05. März 2008 Ist die hessische SPD - und mit ihr Teile der Bundes-SPD - auf dem Weg, das in den letzten Monaten angehäufte Kapital an Volksnähe und Vertrauenswürdigkeit durch eine wie auch immer geartete Zusammenarbeit mit der Linken zu verspielen ("Ypsilanti will sich zur Wahl stellen", F.A.Z. vom 21. Februar)? Lässt sich Andrea Ypsilanti, gedrängt durch linksstehende Genossinnen und Genossen in der SPD, auf eine Tolerierung durch die Linke im Hessischen Landtag ein?
Ich bin seit über einem Vierteljahrhundert SPD-Mitglied und habe viele Jahre kommunalpolitische Verantwortung getragen. Ich weiß, wie mühselig Koalitionsbildung und -wahrung ist. Die Situation in Hessen ist verworren - keine Frage. Aber die Lage würde noch komplizierter für das Land, die SPD und das Ansehen der Politiker, wenn die SPD hier einknicken würde. Die Landes-SPD hat bei der letzten Landtagswahl ihr zweitschlechtestes Ergebnis in der Nachkriegsgeschichte Hessens eingefahren, sie wurde von 23 Prozent aller Wahlberechtigten gewählt, und sie blieb die zweitstärkste Partei im Land. Wie man aus diesen Fakten schließt, dass die Hessen mehrheitlich die SPD regieren sehen wollten (und dies um den Preis einer Tolerierung durch die Linken), bleibt wohl Geheimnis von Funktionären wie dem SPD-Landesgeschäftsführer Norbert Schmitt. Dass die Hessen "diesen Koch" nicht wollten, ist das eine. Dass sie der SPD damit aber keinen Freibrief für jedwede Koalition ausgestellt haben, ist das andere. Hier passt ein Zitat von Ferdinand Lassalle: "Alle politische Kleingeisterei besteht in dem Verschweigen und Bemänteln dessen, was ist."

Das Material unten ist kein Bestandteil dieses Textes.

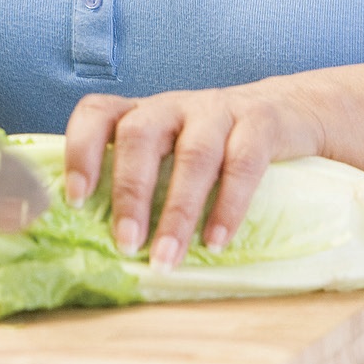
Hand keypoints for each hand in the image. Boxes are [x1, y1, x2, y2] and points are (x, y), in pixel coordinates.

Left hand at [65, 80, 324, 269]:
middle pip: (139, 134)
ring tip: (166, 257)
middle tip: (126, 242)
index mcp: (142, 112)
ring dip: (178, 211)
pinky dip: (228, 205)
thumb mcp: (171, 151)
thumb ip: (143, 181)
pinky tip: (217, 241)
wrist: (287, 111)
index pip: (98, 113)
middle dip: (130, 191)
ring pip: (192, 154)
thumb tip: (104, 244)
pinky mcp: (260, 124)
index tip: (77, 197)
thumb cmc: (214, 145)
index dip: (81, 150)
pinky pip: (242, 162)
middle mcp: (172, 106)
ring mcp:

In der März-Ausgabe der SPD-Zeitung "Vorwärts" schreibt Andrea Ypsilanti von "drei wichtigen Pfunden", mit denen die SPD hätte wuchern können: "mit Glaubwürdigkeit, einer neuen politischen Kultur und begeisternder Geschlossenheit". Sehen treibende, linke Kräfte in der hessischen SPD wirklich nicht, dass sie die selbst zugeschriebene Glaubwürdigkeit mit einem Schlag auf Jahre hinaus verlieren, die Landespartei sprengen würden? Die FDP leidet heute - nach 26 Jahren - immer noch an ihrem Umfaller-Image, aber sie hat gelernt und zeigt sich auch deshalb so halsstarrig. Und einer kleinen Partei, die weithin als Klientel-Partei angesehen wird, verzeiht der Wähler Wortbruch wohl eher als einer großen, die noch eine Volkspartei zu sein beansprucht.
Erreicht Andrea Ypsilanti nicht die erforderliche Mehrheit, dann hätte die SPD ebenso ein, nein, viele Probleme.